When God wants to change the world, He does not seem to choose a big event to bring it about. The greatest event of all took place in a tiny corner of the Roman Empire, very much, what we would call “the sticks.” It attracted little immediate attention, but now it is the center of our lives. Along with Easter, it is the very source of all our hopes. God saw fit to reveal Himself in this way: the Son of God took on our human nature, wedded it with His divine nature, and was born in the person of Jesus of Christ; born of Mary, the Virgin Mother of the God-man.

 

This is God’s plan. Unexpected. Not really understood by contemporaries of this young child, even though they had the prophets before them who laid it out quite clearly. ”Behold a Virgin shall conceive and bear a son and you shall give Him the name Emmanuel” Matt 2, 23, that is, God-with-us. However, they did not understand this child was someone very special.

 

This is a great event. But He was born for one purpose only. That would happen some years later when that body, now grown, born of a woman, would be nailed to a tree There He would suffer and die in order that we might have life.

 

Even today, people do not understand what this day is all about. It is a time for some artificial happiness. It is a time to feast well. But what is “the reason for the season,” as they say, if it is not the fact that you and I were so lost, so unredeemed that God had to intervene in history in order to redeem us? For that is exactly what He did.

 

Christmas was a beginning; the culmination of that beginning in Bethlehem of Judea would come outside the walls of Jerusalem in Jesus’ passion, death and resurrection when He would do battle once and for all with sin, Satan and death and defeat them all for our sakes.

 

This is the reason why we celebrate the Christmas season. It comes to us quietly in the stillness of the night, this mystery that begins to unfold in a little child. Who can plumb the depths of the mystery? “God so loved the world that He gave His only begotten Son” John 4, 14:15. That is the basis for the entire gift exchanging that we are involved in during this season. Separate Jesus from it and it becomes merely a sentimental shot of the arm for sales. Our faith tells us that it is much more than that.

 

I heard a story recently that I would like to share with you.
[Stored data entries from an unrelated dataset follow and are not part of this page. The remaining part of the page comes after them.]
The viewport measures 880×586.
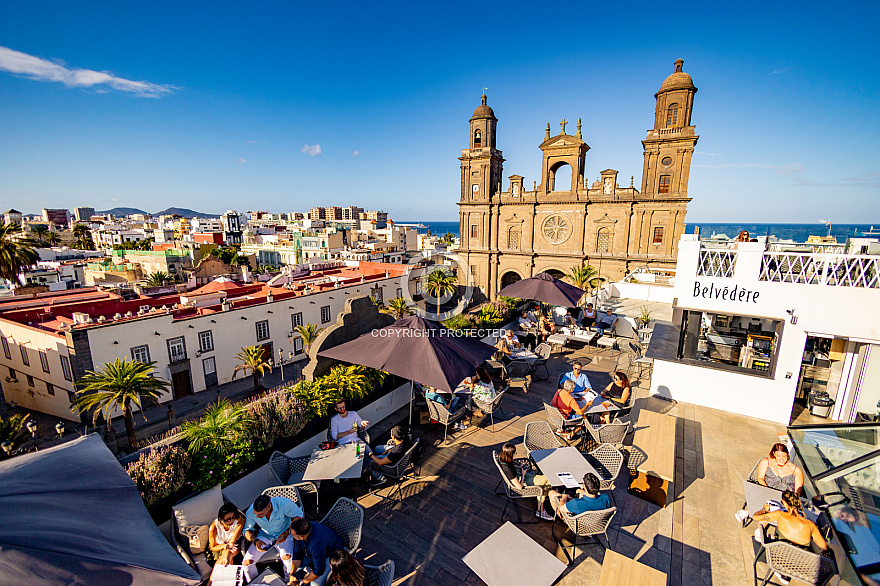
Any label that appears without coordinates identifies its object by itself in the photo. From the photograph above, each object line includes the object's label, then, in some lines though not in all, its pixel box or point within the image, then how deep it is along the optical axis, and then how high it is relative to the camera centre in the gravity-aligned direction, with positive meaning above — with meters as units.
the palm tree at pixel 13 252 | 25.59 -1.98
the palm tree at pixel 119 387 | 12.50 -5.98
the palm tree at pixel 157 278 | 47.91 -7.45
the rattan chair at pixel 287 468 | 5.13 -3.58
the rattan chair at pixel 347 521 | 4.00 -3.46
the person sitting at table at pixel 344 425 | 5.83 -3.34
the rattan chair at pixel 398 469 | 5.33 -3.68
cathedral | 31.19 +1.58
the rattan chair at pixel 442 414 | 6.78 -3.66
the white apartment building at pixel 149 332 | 16.31 -5.74
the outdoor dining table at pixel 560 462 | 4.83 -3.38
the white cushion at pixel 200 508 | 4.16 -3.45
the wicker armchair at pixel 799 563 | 3.54 -3.43
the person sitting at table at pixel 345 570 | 3.18 -3.12
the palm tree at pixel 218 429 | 4.77 -2.82
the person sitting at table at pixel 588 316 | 13.44 -3.50
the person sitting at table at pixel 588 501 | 4.34 -3.40
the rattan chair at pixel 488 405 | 7.24 -3.70
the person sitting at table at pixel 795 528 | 3.73 -3.24
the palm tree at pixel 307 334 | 19.08 -6.04
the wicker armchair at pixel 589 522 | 4.08 -3.48
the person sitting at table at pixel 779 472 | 4.70 -3.35
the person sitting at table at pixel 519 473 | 4.95 -3.60
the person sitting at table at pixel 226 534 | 3.72 -3.35
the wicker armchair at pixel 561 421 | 6.62 -3.67
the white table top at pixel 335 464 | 4.93 -3.46
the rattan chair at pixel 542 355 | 9.98 -3.66
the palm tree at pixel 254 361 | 19.92 -7.71
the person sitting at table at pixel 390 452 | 5.59 -3.66
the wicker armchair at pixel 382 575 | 3.41 -3.40
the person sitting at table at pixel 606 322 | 13.19 -3.63
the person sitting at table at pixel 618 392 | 6.99 -3.63
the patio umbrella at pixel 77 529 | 2.14 -2.14
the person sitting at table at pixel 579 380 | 7.38 -3.24
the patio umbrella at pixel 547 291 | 11.36 -2.21
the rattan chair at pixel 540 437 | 5.78 -3.48
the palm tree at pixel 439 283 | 34.91 -5.74
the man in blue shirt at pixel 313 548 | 3.58 -3.39
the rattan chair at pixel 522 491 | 4.77 -3.59
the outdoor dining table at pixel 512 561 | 3.41 -3.37
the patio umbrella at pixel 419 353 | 5.86 -2.31
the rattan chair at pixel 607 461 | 5.25 -3.54
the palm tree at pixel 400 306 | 25.19 -5.91
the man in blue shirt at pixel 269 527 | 3.70 -3.40
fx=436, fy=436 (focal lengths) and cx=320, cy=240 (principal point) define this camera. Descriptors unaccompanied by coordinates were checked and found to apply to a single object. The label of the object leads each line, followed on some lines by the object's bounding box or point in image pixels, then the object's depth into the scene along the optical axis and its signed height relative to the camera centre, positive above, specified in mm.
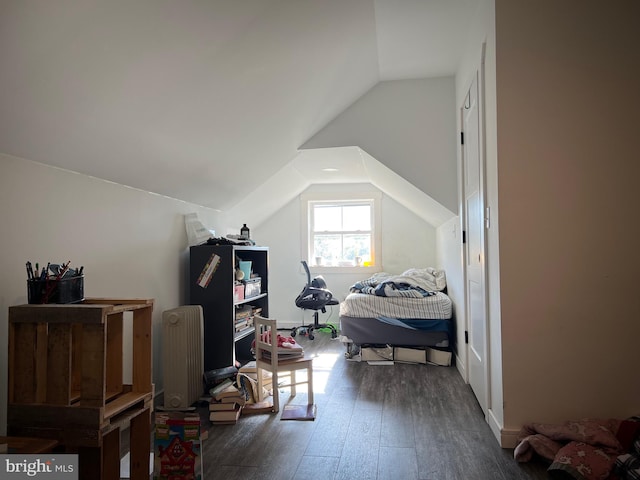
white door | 2709 +65
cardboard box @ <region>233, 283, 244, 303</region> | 3574 -307
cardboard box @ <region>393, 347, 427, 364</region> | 4141 -969
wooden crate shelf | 1493 -419
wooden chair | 2912 -721
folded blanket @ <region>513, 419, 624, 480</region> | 1888 -910
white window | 6273 +371
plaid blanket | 1806 -887
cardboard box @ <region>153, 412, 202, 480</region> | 1754 -772
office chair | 5344 -539
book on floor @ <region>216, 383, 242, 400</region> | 2793 -885
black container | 1640 -122
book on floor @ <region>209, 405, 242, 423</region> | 2721 -1000
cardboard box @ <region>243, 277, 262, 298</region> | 3879 -290
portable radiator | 2945 -705
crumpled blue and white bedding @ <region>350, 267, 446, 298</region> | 4395 -328
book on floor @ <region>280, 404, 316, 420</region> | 2773 -1030
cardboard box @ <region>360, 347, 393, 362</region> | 4230 -972
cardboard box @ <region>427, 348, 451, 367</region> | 4051 -972
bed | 4168 -607
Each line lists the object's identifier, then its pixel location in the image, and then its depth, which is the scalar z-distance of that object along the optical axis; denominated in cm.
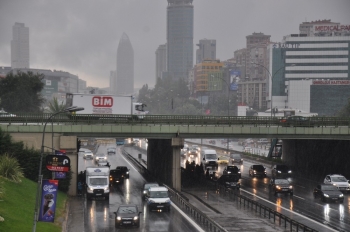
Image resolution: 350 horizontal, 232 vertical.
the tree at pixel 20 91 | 13262
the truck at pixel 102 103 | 7231
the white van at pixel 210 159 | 8906
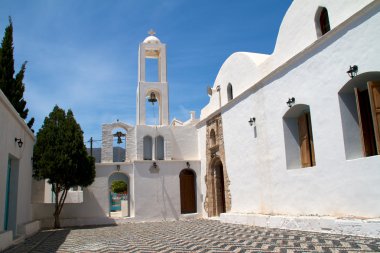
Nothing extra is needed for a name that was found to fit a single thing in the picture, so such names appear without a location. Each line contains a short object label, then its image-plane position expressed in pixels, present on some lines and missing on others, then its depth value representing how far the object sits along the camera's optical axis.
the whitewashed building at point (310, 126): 7.31
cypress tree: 15.23
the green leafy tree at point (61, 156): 13.26
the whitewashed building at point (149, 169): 15.15
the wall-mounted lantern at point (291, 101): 9.55
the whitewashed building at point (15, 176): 8.23
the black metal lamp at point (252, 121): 11.58
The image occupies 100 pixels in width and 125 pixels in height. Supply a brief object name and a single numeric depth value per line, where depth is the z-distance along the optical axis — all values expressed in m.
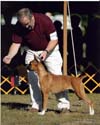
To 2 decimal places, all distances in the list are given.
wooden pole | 17.03
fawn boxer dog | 11.81
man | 11.45
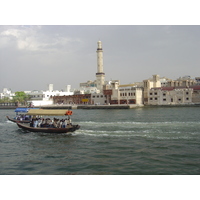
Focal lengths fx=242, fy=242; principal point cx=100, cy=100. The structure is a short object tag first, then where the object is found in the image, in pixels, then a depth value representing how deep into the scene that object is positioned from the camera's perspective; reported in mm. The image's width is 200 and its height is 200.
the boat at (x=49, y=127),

A woman was out doing Christmas shopping with her two children. They were little toddlers. She was dragging them from store to store to store. She was looking at the shelves and making her choices and her purchases. The children were asking for everything that they saw, as children would do. She was weary. She had been preparing for Christmas for weeks with cooking and the cleaning and wrapping packages and making sure that all of the cards were sent.

 

Now it was over and she was in the top floor of the department store ready to go home. She pressed the elevator button and the elevator doors opened. It was already crowded. Nevertheless, she pulled the two little ones who had decided to sit down on the floor for a while. (If you are a parent, you know what it is like to have little ones that are not always receptive to what we want them to do.) Finally, she got them into the crowded elevator with all of her packages. Then the doors closed and she could not take it any more. She lost it! She said for everyone in that elevator to hear, “Whoever started this whole Christmas thing should be found, strung up and shot.” From the back of the car, everyone heard a quiet voice respond, “Don’t worry. We already crucified Him.” For the rest of the trip down, the elevator was so quiet you could have heard a pin drop.

 

That, my friends, is the reason for the season. If this Christmas is not up to your expectations, if you have done, all that you have thought you had to do, and it still does not quite make it emotionally, you might remember that we are not celebrating a big event. We are celebrating a great event and God’s events come creeping in on little cat’s feet. If we are ever tempted to become discouraged about the season and about all that it means, we might follow the angel’s advice, “Go ye, even unto Bethlehem and see this thing which has come to pass.” Luke 2, 15.